=== Section Start ===

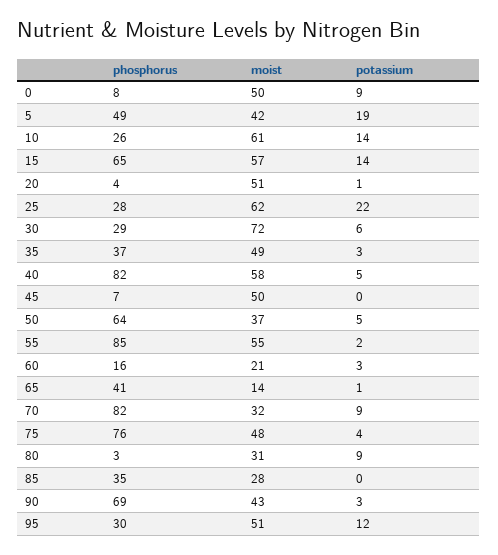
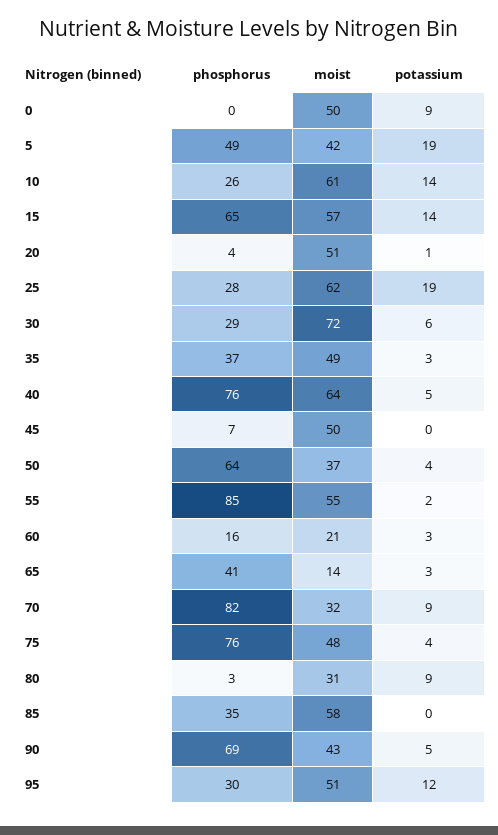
phosphorus, 0: 8 -> 0
potassium, 25: 22 -> 19
phosphorus, 40: 82 -> 76
moist, 40: 58 -> 64
potassium, 50: 5 -> 4
potassium, 65: 1 -> 3
moist, 85: 28 -> 58
potassium, 90: 3 -> 5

=== Section End ===

**Description of the task:** Copy these entries precisely and drop any picture.

**Solution to the problem:**
phosphorus, 0: 8 -> 0
potassium, 25: 22 -> 19
phosphorus, 40: 82 -> 76
moist, 40: 58 -> 64
potassium, 50: 5 -> 4
potassium, 65: 1 -> 3
moist, 85: 28 -> 58
potassium, 90: 3 -> 5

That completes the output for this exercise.